▶ Your assignment: Where does the word "reset" show up in the records? Copy every line that has it.

Stored items:
****************************************

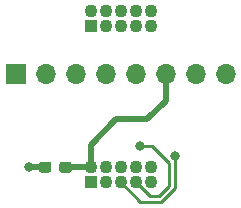
<source format=gbr>
%TF.GenerationSoftware,KiCad,Pcbnew,(5.1.8)-1*%
%TF.CreationDate,2021-09-16T00:57:33-04:00*%
%TF.ProjectId,Camera,43616d65-7261-42e6-9b69-6361645f7063,rev?*%
%TF.SameCoordinates,Original*%
%TF.FileFunction,Copper,L1,Top*%
%TF.FilePolarity,Positive*%
%FSLAX46Y46*%
G04 Gerber Fmt 4.6, Leading zero omitted, Abs format (unit mm)*
G04 Created by KiCad (PCBNEW (5.1.8)-1) date 2021-09-16 00:57:33*
%MOMM*%
%LPD*%
G01*
G04 APERTURE LIST*
%TA.AperFunction,ComponentPad*%
%ADD10C,1.100000*%
%TD*%
%TA.AperFunction,ComponentPad*%
%ADD11R,1.100000X1.100000*%
%TD*%
%TA.AperFunction,ComponentPad*%
%ADD12O,1.700000X1.700000*%
%TD*%
%TA.AperFunction,ComponentPad*%
%ADD13R,1.700000X1.700000*%
%TD*%
%TA.AperFunction,ViaPad*%
%ADD14C,0.800000*%
%TD*%
%TA.AperFunction,Conductor*%
%ADD15C,0.508000*%
%TD*%
%TA.AperFunction,Conductor*%
%ADD16C,0.250000*%
%TD*%
G04 APERTURE END LIST*
D10*
%TO.P,J2,10*%
%TO.N,N/C*%
X154540000Y-81915000D03*
%TO.P,J2,9*%
X154540000Y-83185000D03*
%TO.P,J2,8*%
X153270000Y-81915000D03*
%TO.P,J2,7*%
X153270000Y-83185000D03*
%TO.P,J2,6*%
X152000000Y-81915000D03*
%TO.P,J2,5*%
X152000000Y-83185000D03*
%TO.P,J2,4*%
X150730000Y-81915000D03*
%TO.P,J2,3*%
X150730000Y-83185000D03*
%TO.P,J2,2*%
X149460000Y-81915000D03*
D11*
%TO.P,J2,1*%
X149460000Y-83185000D03*
%TD*%
D10*
%TO.P,J1,10*%
%TO.N,GND*%
X154540000Y-95164920D03*
%TO.P,J1,9*%
%TO.N,/MISO*%
X154540000Y-96434920D03*
%TO.P,J1,8*%
%TO.N,N/C*%
X153270000Y-95164920D03*
%TO.P,J1,7*%
%TO.N,/MOSI*%
X153270000Y-96434920D03*
%TO.P,J1,6*%
%TO.N,/CS*%
X152000000Y-95164920D03*
%TO.P,J1,5*%
%TO.N,/SCK*%
X152000000Y-96434920D03*
%TO.P,J1,4*%
%TO.N,N/C*%
X150730000Y-95164920D03*
%TO.P,J1,3*%
%TO.N,/SDA*%
X150730000Y-96434920D03*
%TO.P,J1,2*%
%TO.N,+3V3*%
X149460000Y-95164920D03*
D11*
%TO.P,J1,1*%
%TO.N,/SCL*%
X149460000Y-96434920D03*
%TD*%
D12*
%TO.P,U1,8*%
%TO.N,/SCL*%
X160905000Y-87260000D03*
%TO.P,U1,7*%
%TO.N,/SDA*%
X158365000Y-87260000D03*
%TO.P,U1,6*%
%TO.N,+3V3*%
X155825000Y-87260000D03*
%TO.P,U1,5*%
%TO.N,GND*%
X153285000Y-87260000D03*
%TO.P,U1,4*%
%TO.N,/SCK*%
X150745000Y-87260000D03*
%TO.P,U1,3*%
%TO.N,/MISO*%
X148205000Y-87260000D03*
%TO.P,U1,2*%
%TO.N,/MOSI*%
X145665000Y-87260000D03*
D13*
%TO.P,U1,1*%
%TO.N,/CS*%
X143125000Y-87260000D03*
%TD*%
%TO.P,C1,2*%
%TO.N,GND*%
%TA.AperFunction,SMDPad,CuDef*%
G36*
G01*
X146145000Y-94912500D02*
X146145000Y-95387500D01*
G75*
G02*
X145907500Y-95625000I-237500J0D01*
G01*
X145307500Y-95625000D01*
G75*
G02*
X145070000Y-95387500I0J237500D01*
G01*
X145070000Y-94912500D01*
G75*
G02*
X145307500Y-94675000I237500J0D01*
G01*
X145907500Y-94675000D01*
G75*
G02*
X146145000Y-94912500I0J-237500D01*
G01*
G37*
%TD.AperFunction*%
%TO.P,C1,1*%
%TO.N,+3V3*%
%TA.AperFunction,SMDPad,CuDef*%
G36*
G01*
X147870000Y-94912500D02*
X147870000Y-95387500D01*
G75*
G02*
X147632500Y-95625000I-237500J0D01*
G01*
X147032500Y-95625000D01*
G75*
G02*
X146795000Y-95387500I0J237500D01*
G01*
X146795000Y-94912500D01*
G75*
G02*
X147032500Y-94675000I237500J0D01*
G01*
X147632500Y-94675000D01*
G75*
G02*
X147870000Y-94912500I0J-237500D01*
G01*
G37*
%TD.AperFunction*%
%TD*%
D14*
%TO.N,GND*%
X144240000Y-95150000D03*
%TO.N,/MOSI*%
X153660000Y-93335000D03*
%TO.N,/SCK*%
X156570010Y-94240010D03*
%TD*%
D15*
%TO.N,GND*%
X145607500Y-95150000D02*
X144240000Y-95150000D01*
%TO.N,+3V3*%
X147347420Y-95164920D02*
X147332500Y-95150000D01*
X149460000Y-95164920D02*
X147347420Y-95164920D01*
X149460000Y-95164920D02*
X149460000Y-93240000D01*
X154260000Y-91110000D02*
X155825000Y-89545000D01*
X155825000Y-89545000D02*
X155825000Y-87260000D01*
X151590000Y-91110000D02*
X154260000Y-91110000D01*
X149460000Y-93240000D02*
X151590000Y-91110000D01*
D16*
%TO.N,/MOSI*%
X153660000Y-93335000D02*
X154625000Y-93335000D01*
X154625000Y-93335000D02*
X156120000Y-94830000D01*
X156120000Y-94830000D02*
X156120000Y-96750000D01*
X156120000Y-96750000D02*
X155260000Y-97610000D01*
X154445080Y-97610000D02*
X153270000Y-96434920D01*
X155260000Y-97610000D02*
X154445080Y-97610000D01*
%TO.N,/SCK*%
X153625089Y-98060009D02*
X155446401Y-98060009D01*
X152000000Y-96434920D02*
X153625089Y-98060009D01*
X156570010Y-96936400D02*
X156570010Y-94240010D01*
X155446401Y-98060009D02*
X156570010Y-96936400D01*
%TD*%
M02*

</source>
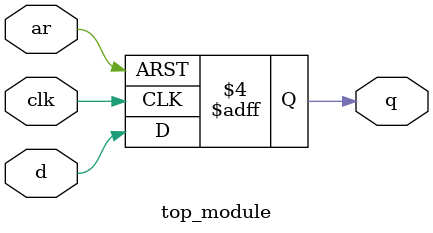
<source format=sv>
module top_module (
    input clk,
    input d,
    input ar,
    output reg q // declare q as a reg type
);

reg q; // declare q as a reg type

always @(posedge clk or posedge ar) begin // trigger on posedge for both clk and ar
    if (ar == 1'b1) // use 1'b1 instead of 1, to represent a binary value
        q <= 1'b0; // assign 1'b0 instead of 0, to represent a binary value
    else if (clk == 1'b1) // use 1'b1 instead of 1, to represent a binary value
        q <= d; // assign the value of d to q
end

endmodule

</source>
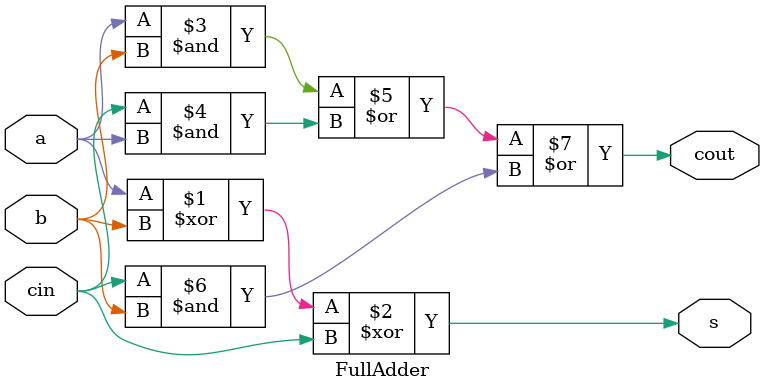
<source format=v>
module FullAdder(
    input cin,
    input a,
    input b,
    output s,
    output cout
    );
    
    assign s = a ^ b ^ cin;
    assign cout = (a & b) | (cin & a) | (cin & b);
    
endmodule
</source>
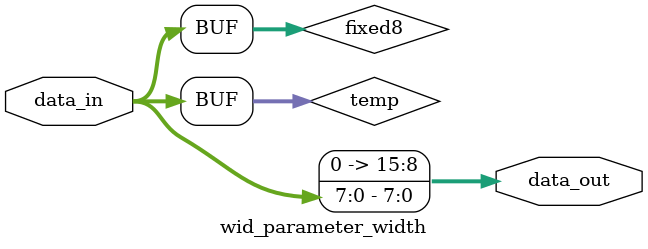
<source format=sv>

module wid_parameter_width #(
  parameter WIDTH = 8,
  parameter SIZE = 16
)(
  input wire [WIDTH-1:0] data_in,
  output logic [SIZE-1:0] data_out
);
  logic [WIDTH-1:0] temp;
  logic [7:0] fixed8;
  
  always_comb begin
    temp = data_in;      // OK: same width
    fixed8 = data_in;    // Violation if WIDTH > 8: parameter width inconsistent
    data_out = temp;     // Violation if WIDTH != SIZE: parameter width mismatch
  end
endmodule


</source>
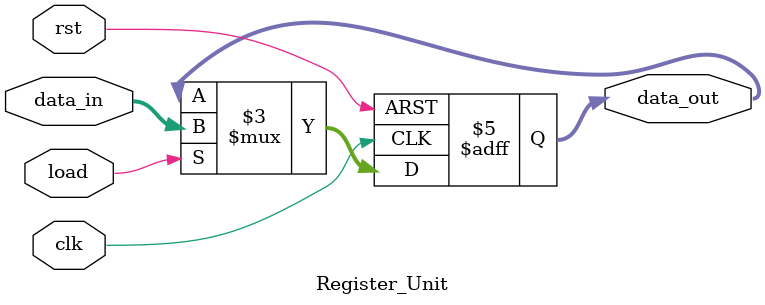
<source format=v>
`timescale 1ns / 1ps


module Register_Unit(data_out, data_in, load, clk, rst);
  parameter 		word_size = 8;
  output [word_size-1: 0] 	data_out;
  input 	[word_size-1: 0] 	data_in;
  input 			load;
  input 			clk, rst;
  reg 	[word_size-1: 0]	data_out;

  always @ (posedge clk or negedge rst)
    if (rst == 0) data_out <= 0; else if (load) data_out <= data_in;
endmodule

</source>
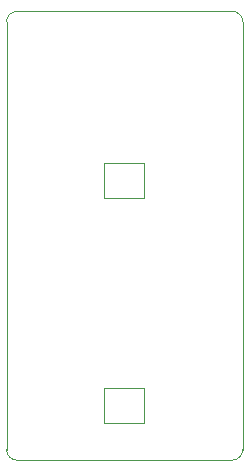
<source format=gbr>
%TF.GenerationSoftware,KiCad,Pcbnew,(7.0.0-0)*%
%TF.CreationDate,2023-02-20T11:28:14-08:00*%
%TF.ProjectId,choc_milk_keyboard,63686f63-5f6d-4696-9c6b-5f6b6579626f,rev?*%
%TF.SameCoordinates,Original*%
%TF.FileFunction,Profile,NP*%
%FSLAX46Y46*%
G04 Gerber Fmt 4.6, Leading zero omitted, Abs format (unit mm)*
G04 Created by KiCad (PCBNEW (7.0.0-0)) date 2023-02-20 11:28:14*
%MOMM*%
%LPD*%
G01*
G04 APERTURE LIST*
%TA.AperFunction,Profile*%
%ADD10C,0.100000*%
%TD*%
%TA.AperFunction,Profile*%
%ADD11C,0.120000*%
%TD*%
G04 APERTURE END LIST*
D10*
X75888618Y-99999618D02*
X94111000Y-99999618D01*
X94111000Y-138000000D02*
G75*
G03*
X95000000Y-137111000I0J889000D01*
G01*
X75888618Y-99999618D02*
G75*
G03*
X74999618Y-100888618I-18J-888982D01*
G01*
X94999982Y-100888618D02*
G75*
G03*
X94111000Y-99999618I-888982J18D01*
G01*
X74999618Y-137111382D02*
X74999618Y-100888618D01*
X95000000Y-100888618D02*
X95000000Y-137111000D01*
X74999618Y-137111382D02*
G75*
G03*
X75888618Y-138000382I888982J-18D01*
G01*
X94111000Y-138000000D02*
X75888618Y-138000000D01*
D11*
%TO.C,LED2*%
X83263000Y-112800000D02*
X83263000Y-115800000D01*
X83263000Y-115800000D02*
X86663000Y-115800000D01*
X86663000Y-112800000D02*
X83263000Y-112800000D01*
X86663000Y-115800000D02*
X86663000Y-112800000D01*
%TO.C,LED1*%
X83263000Y-131850000D02*
X83263000Y-134850000D01*
X83263000Y-134850000D02*
X86663000Y-134850000D01*
X86663000Y-131850000D02*
X83263000Y-131850000D01*
X86663000Y-134850000D02*
X86663000Y-131850000D01*
%TD*%
M02*

</source>
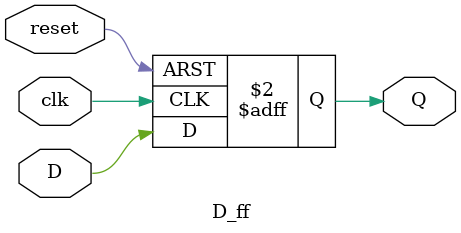
<source format=v>
`timescale 1ns / 1ps

module D_ff(
    input D,clk,reset,
    output reg Q
    );
    
    always @(posedge clk or posedge reset) begin
        
        if (reset)
          Q <= 1'b0 ;
          else
          Q <= D ;  
    end
endmodule

</source>
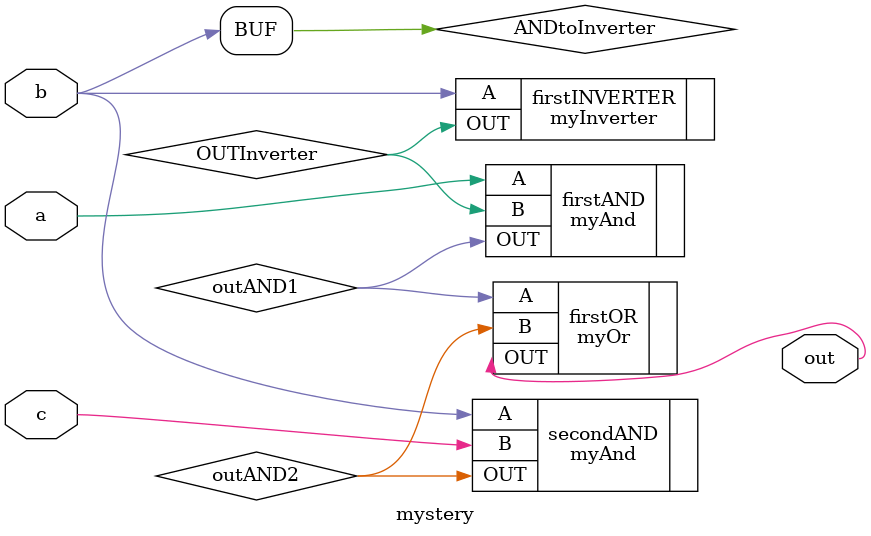
<source format=v>
`timescale 10ns / 1ps

module mystery(
    input a,
    
    input b,
    input c,

    output out
    );
    
    wire ANDtoInverter = b;
    wire OUTInverter;
    wire outAND1;
    wire outAND2;
    
    myInverter firstINVERTER(
      .A( ANDtoInverter ),
      .OUT( OUTInverter )
    );
    
    myAnd firstAND(
      .A ( a ),
      .B ( OUTInverter ),
      .OUT ( outAND1 )
    );
    
    myAnd secondAND(
      .A ( b ),
      .B ( c ),
      .OUT ( outAND2 )
    );
    
    myOr firstOR(
      .A( outAND1 ),
      .B( outAND2 ),
      .OUT ( out )
    );
    
    
 
endmodule

</source>
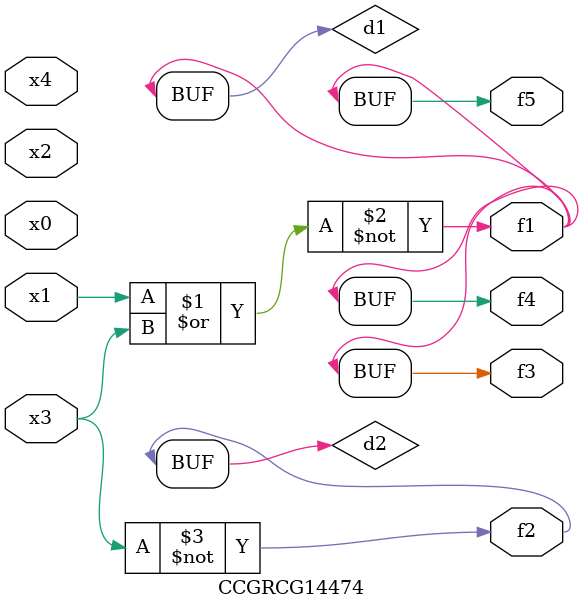
<source format=v>
module CCGRCG14474(
	input x0, x1, x2, x3, x4,
	output f1, f2, f3, f4, f5
);

	wire d1, d2;

	nor (d1, x1, x3);
	not (d2, x3);
	assign f1 = d1;
	assign f2 = d2;
	assign f3 = d1;
	assign f4 = d1;
	assign f5 = d1;
endmodule

</source>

****************************************

▶ Solution to this exercise:
    input D,clk,reset,
    always @(posedge clk or posedge reset) begin
        if (reset)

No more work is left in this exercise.